What is being asked
Line count for the string "restricted": give the number of lines in the data below that contain it, and nothing more.

***

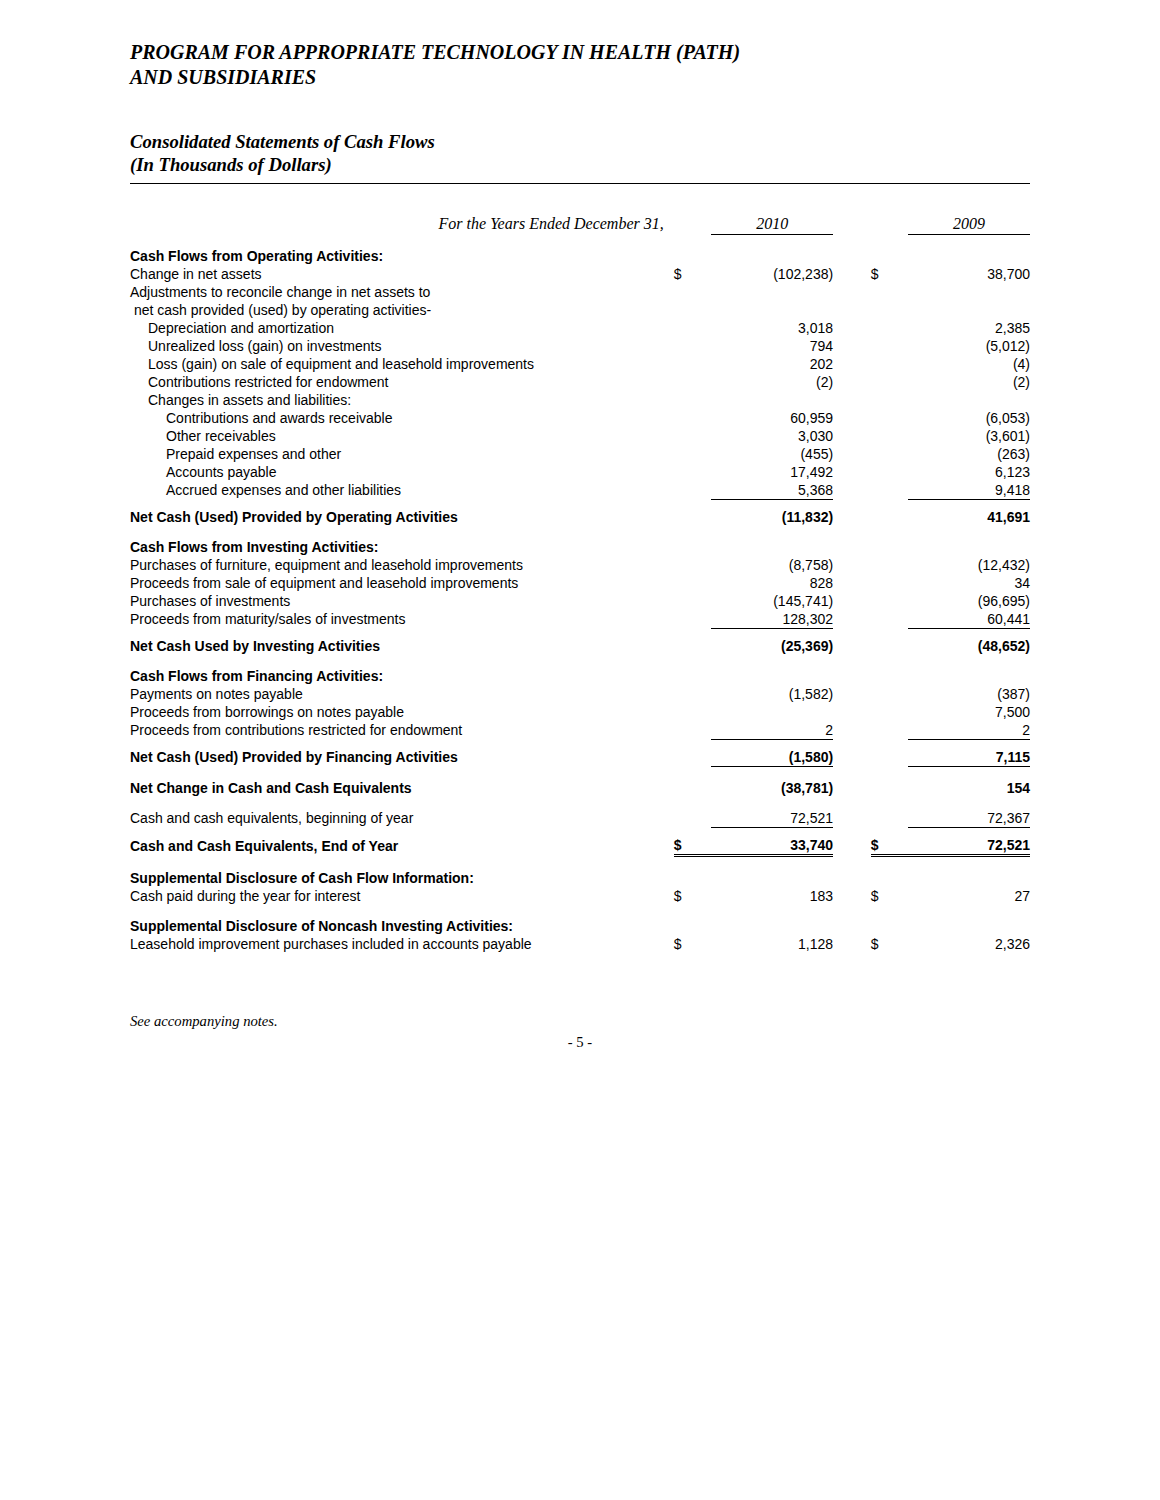PROGRAM FOR APPROPRIATE TECHNOLOGY IN HEALTH (PATH)
AND SUBSIDIARIES
Consolidated Statements of Cash Flows
(In Thousands of Dollars)
| For the Years Ended December 31, | | 2010 | | | 2009 |
| Cash Flows from Operating Activities: | | | | | |
| Change in net assets | $ | (102,238) | | $ | 38,700 |
| Adjustments to reconcile change in net assets to | | | | | |
| net cash provided (used) by operating activities- | | | | | |
| Depreciation and amortization | | 3,018 | | | 2,385 |
| Unrealized loss (gain) on investments | | 794 | | | (5,012) |
| Loss (gain) on sale of equipment and leasehold improvements | | 202 | | | (4) |
| Contributions restricted for endowment | | (2) | | | (2) |
| Changes in assets and liabilities: | | | | | |
| Contributions and awards receivable | | 60,959 | | | (6,053) |
| Other receivables | | 3,030 | | | (3,601) |
| Prepaid expenses and other | | (455) | | | (263) |
| Accounts payable | | 17,492 | | | 6,123 |
| Accrued expenses and other liabilities | | 5,368 | | | 9,418 |
| Net Cash (Used) Provided by Operating Activities | | (11,832) | | | 41,691 |
| Cash Flows from Investing Activities: | | | | | |
| Purchases of furniture, equipment and leasehold improvements | | (8,758) | | | (12,432) |
| Proceeds from sale of equipment and leasehold improvements | | 828 | | | 34 |
| Purchases of investments | | (145,741) | | | (96,695) |
| Proceeds from maturity/sales of investments | | 128,302 | | | 60,441 |
| Net Cash Used by Investing Activities | | (25,369) | | | (48,652) |
| Cash Flows from Financing Activities: | | | | | |
| Payments on notes payable | | (1,582) | | | (387) |
| Proceeds from borrowings on notes payable | | | | | 7,500 |
| Proceeds from contributions restricted for endowment | | 2 | | | 2 |
| Net Cash (Used) Provided by Financing Activities | | (1,580) | | | 7,115 |
| Net Change in Cash and Cash Equivalents | | (38,781) | | | 154 |
| Cash and cash equivalents, beginning of year | | 72,521 | | | 72,367 |
| Cash and Cash Equivalents, End of Year | $ | 33,740 | | $ | 72,521 |
| Supplemental Disclosure of Cash Flow Information: | | | | | |
| Cash paid during the year for interest | $ | 183 | | $ | 27 |
| Supplemental Disclosure of Noncash Investing Activities: | | | | | |
| Leasehold improvement purchases included in accounts payable | $ | 1,128 | | $ | 2,326 |
See accompanying notes.
- 5 -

***

Response
2